One Rand report said the best chance for a Palestinian nation to succeed would be for its West Bank territory to be connected, rather than separated by chunks of Israeli-controlled land, and for it to have relatively open borders with Israel. But even if the borders are tough to cross, as many Israelis envision, the country could still do well if its West Bank territory was contiguous.

A companion report describes the building of a corridor through the West Bank and into Gaza that could include a rail line, aqueduct, highway and fiber-optic cable system. Just building part of that would be worthwhile; putting Palestinians to work and getting money into their pockets could go far toward decreasing anger and boredom. The rail and road part of the corridor probably would cost about $6 billion; the overall estimated cost of all the reports’ suggestions is about $33 billion in the first 10 years of a new state.

That’s not an enormous amount of money, given the vast sums the United States, the United Nations and European nations have spent in the past decades on feeding and housing Palestinian refugees and trying to construct roads, buildings and infrastructure such as water and power plants in the occupied territories. By comparison, the U.S. now gives Israel about $3 billion a year in aid; an additional $2 billion goes to Egypt.

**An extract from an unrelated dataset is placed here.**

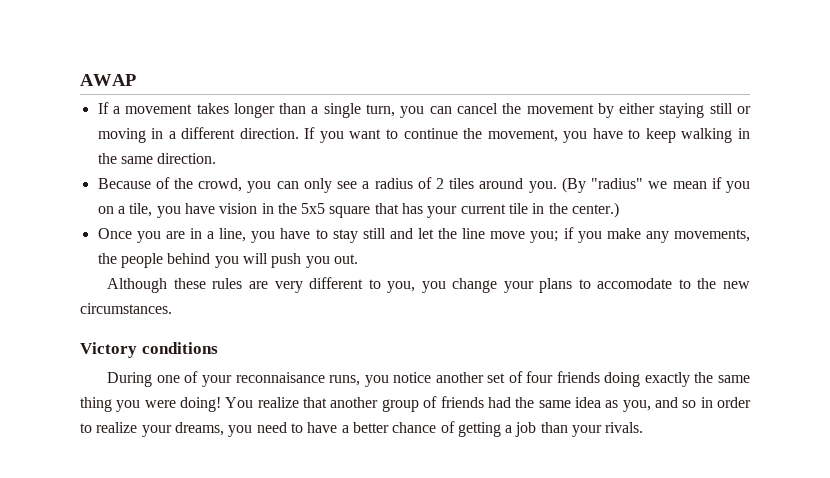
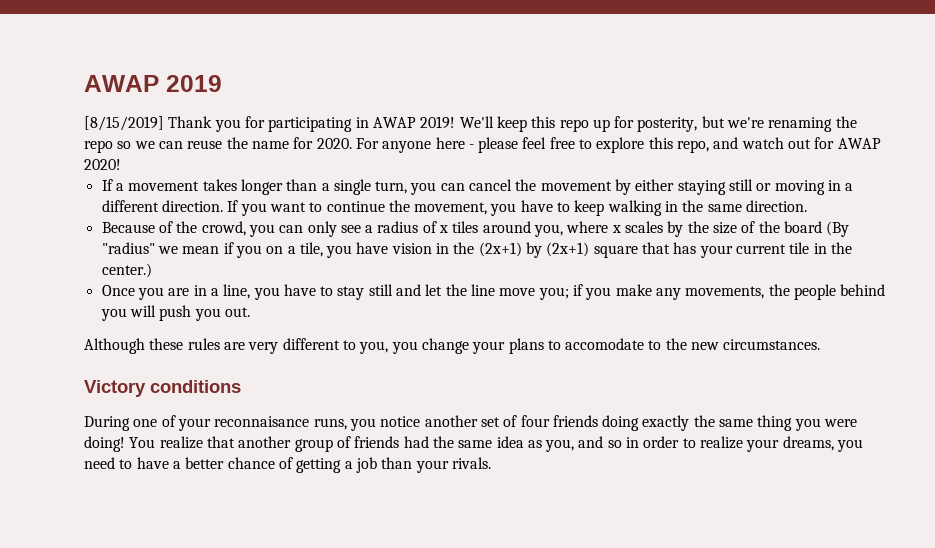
[80,74,136,86] AWAP -> [84,75,222,92] [84,116,857,132] [84,137,881,153] [84,159,121,170] AWAP 2019 // [8/15/2019] Thank you for participating in AWAP 2019! We'll keep this repo up for posterity, but we're renaming the repo so we can reuse the name for 2020. For anyone here - please feel free to explore this repo, and watch out for AWAP 2020!
[436,178,445,189] 2 -> [439,225,449,233] x
[528,181,557,193] you. -> [534,221,822,237] you, where x scales by the size of the board
[301,203,326,214] 5x5 -> [478,242,590,258] (2x+1) by (2x+1)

The reports’ goals for establishing the rule of law, shifting power from the executive to the legislative branch and significantly reducing corruption would be overly ambitious in the near term for nearly all Middle East countries, let alone a post-Arafat Palestinian nation. But the signposts they reveal are important and deserve study by both Israeli and Palestinian leaders. Independent neighbors at peace, no matter how cold that peace, would go far toward bringing stability to a part of the world where it has long been lacking.